Apr 15 Emerg Infect Dis study

News Scan for Apr 15, 2020

News brief

Study: Norovirus kills 900, costs up to $720 million per year in US

Each year, norovirus causes about 900 deaths, 110,000 hospitalizations, 2.3 million clinic visits, and 470,000 emergency department (ED) visits, at an annual healthcare cost of $430 million to $720 million, providing a substantial opportunity for a vaccine, according to a study in Clinical Infectious Diseases.

Norovirus is a leading cause of acute gastroenteritis (AGE) and can lead to hospitalization or death in young children and older people.
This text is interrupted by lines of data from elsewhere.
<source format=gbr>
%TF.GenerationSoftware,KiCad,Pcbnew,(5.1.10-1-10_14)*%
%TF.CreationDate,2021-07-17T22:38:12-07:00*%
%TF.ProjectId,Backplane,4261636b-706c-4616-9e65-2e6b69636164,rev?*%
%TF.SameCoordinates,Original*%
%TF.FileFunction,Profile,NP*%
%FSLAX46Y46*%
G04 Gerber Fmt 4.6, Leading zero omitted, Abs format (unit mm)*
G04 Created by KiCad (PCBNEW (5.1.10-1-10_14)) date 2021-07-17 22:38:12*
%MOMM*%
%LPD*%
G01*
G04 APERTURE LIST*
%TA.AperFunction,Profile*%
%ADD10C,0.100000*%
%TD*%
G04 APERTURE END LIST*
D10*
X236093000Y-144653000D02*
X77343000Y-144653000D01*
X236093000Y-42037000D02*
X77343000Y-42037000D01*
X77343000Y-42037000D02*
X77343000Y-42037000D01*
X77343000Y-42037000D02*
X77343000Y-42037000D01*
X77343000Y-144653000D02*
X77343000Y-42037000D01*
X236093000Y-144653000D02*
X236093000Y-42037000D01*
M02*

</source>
A candidate norovirus vaccine was recently evaluated in a phase 2b trial.

Researchers at the US Centers for Disease Control and Prevention analyzed administrative data on AGE outcomes from Jul 1, 2001, to Jun 30, 2015, to estimate the norovirus burden, determine the potential value of norovirus vaccines under development, provide a baseline against which future vaccine impact can be measured, and indicate which populations should be targeted for the biggest public health impact.

The researchers based models on data on ambulatory clinic and ED visits from the IBM MarketScan Commercial and Medicare Supplemental Databases, hospitalizations from the Healthcare Utilization Project National Inpatient Sample, and deaths from the National Center for Health Statistics.
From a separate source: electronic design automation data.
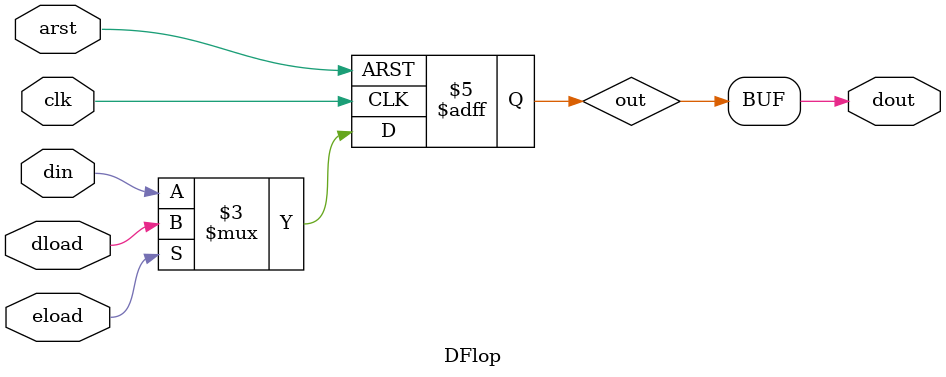
<source format=v>
`timescale 1ns / 1ps
module DFlop (
	input  arst  , // async reset        (most  priority - just    arst )
	input  clk   , // clock posedge
	input  din   , // data  in           (least priority - just    clk  )
	input  eload , // load  enable
	input  dload , // data  load         (mid    pririty - clk and eload)
	output dout    // data  out
);
	reg out;
	assign dout = out;
	always @ (posedge clk or posedge arst)
		if     (arst ) out = 0;
		else if(eload) out = dload;
		else           out = din;
	
endmodule

</source>
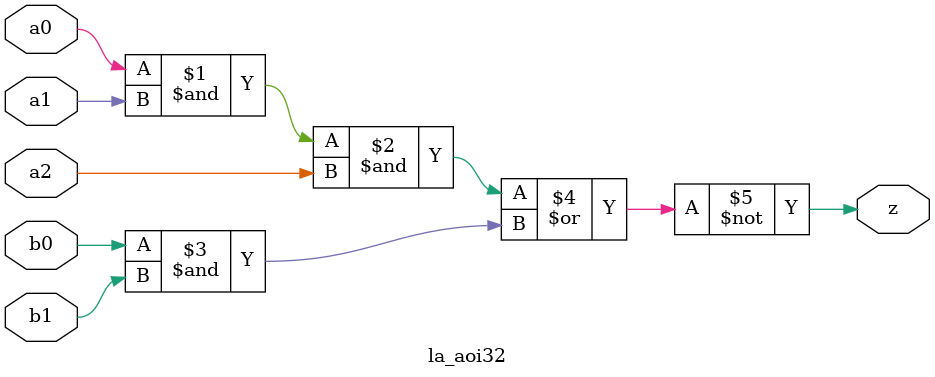
<source format=v>

module la_aoi32 #(parameter PROP = "DEFAULT")   (
    input  a0,
    input  a1,
    input  a2,
    input  b0,
    input  b1,
    output z
    );

   assign z = ~((a0 & a1 & a2) | (b0 & b1));

endmodule

</source>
The investigators found that rates of AGE-related outpatient visits were highest among children younger than 5 years (23% of clinic visits and 30% of ED visits), while rates of related hospitalization and death were highest among adults 65 years and older (43% of hospitalizations and 86% of deaths).

Norovirus-linked clinic visits cost, on average, $225 million a year, while ED visits cost $237 million. Adults 18 to 64 years old had the highest mean cost per norovirus-related clinic visit ($111) and ED visit ($586) and the highest total national costs for related clinic visits ($84 million) and ED visits ($141 million).
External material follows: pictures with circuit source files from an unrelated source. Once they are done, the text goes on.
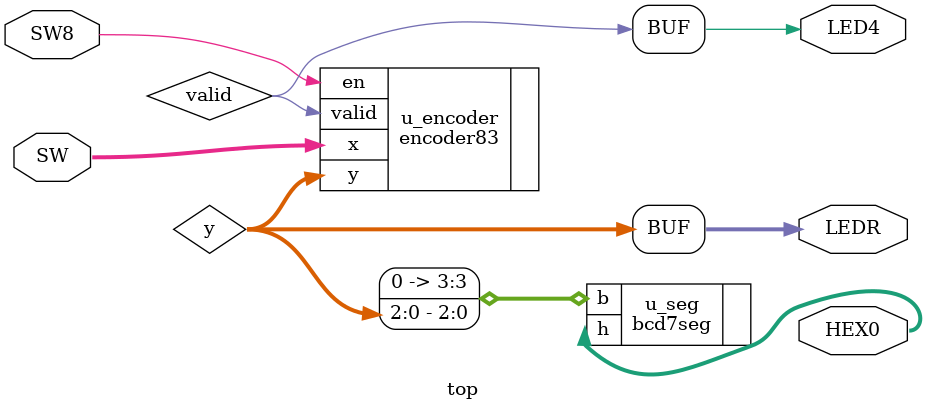
<source format=v>
module top (
  input  [7:0] SW,     // SW0~SW7
  input        SW8,    // 使能信号
  output [2:0] LEDR,   // 编码结果
  output       LED4,   // 有效指示灯
  output [6:0] HEX0    // 数码管显示
);

  wire [2:0] y;
  wire       valid;

  encoder83 u_encoder (
    .x(SW),
    .en(SW8),
    .y(y),
    .valid(valid)
  );

  assign LEDR = y;
  assign LED4 = valid;

  bcd7seg u_seg (
    .b({1'b0, y}),  // 扩展成 4 位输入给译码器
    .h(HEX0)
  );

endmodule

</source>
Norovirus-related hospitalizations cost, on average, $106 million a year, with over half of the costs attributed to children younger than 5 years, due to the highest mean cost per hospitalization, at $2,513.

"Norovirus causes a substantial health burden in the United States each year, and an effective vaccine could have an important health impact," the authors wrote. "Active surveillance of norovirus is warranted to refine burden estimates and provide more detail and precision, particularly with regards to specific norovirus genotypes and economic costs."
Apr 14 Clin Infect Dis abstract


Flu declines in Northern Hemisphere, but respiratory illness still elevated

Flu activity in the Northern Hemisphere has decreased, but flulike illness activity is still elevated in some countries, the World Health Organization (WHO) said in its latest regular update.

However, it warned that the global trends should be interpreted with caution because the COVID-19 pandemic might be influencing health-seeking behaviors and health system capacity for flu testing.

In the United States, for example, flulike illness remained elevated, with the percentage of deaths from pneumonia and flu above the epidemic threshold, though flu-related deaths declined.

In Europe, though flu activity decreased in all reporting countries, flulike illness remained elevated in several countries, including Belgium, Germany, and the Netherlands.

In East Asia, flulike illness markers were at inter-seasonal levels, though in South Asia, flu activity increased in Bhutan, and in South East Asia, flu activity rose in Laos. In the Southern Hemisphere, flu was at inter-seasonal levels, but in Australia, the number of emergency department visits for respiratory symptoms was higher than expected this time of year. Flulike illness indicators increased in some South American countries.

At the global level, influenza A made up 63.3% of positive samples, and of subtyped influenza A viruses, 68.1% were 2009 H1N1.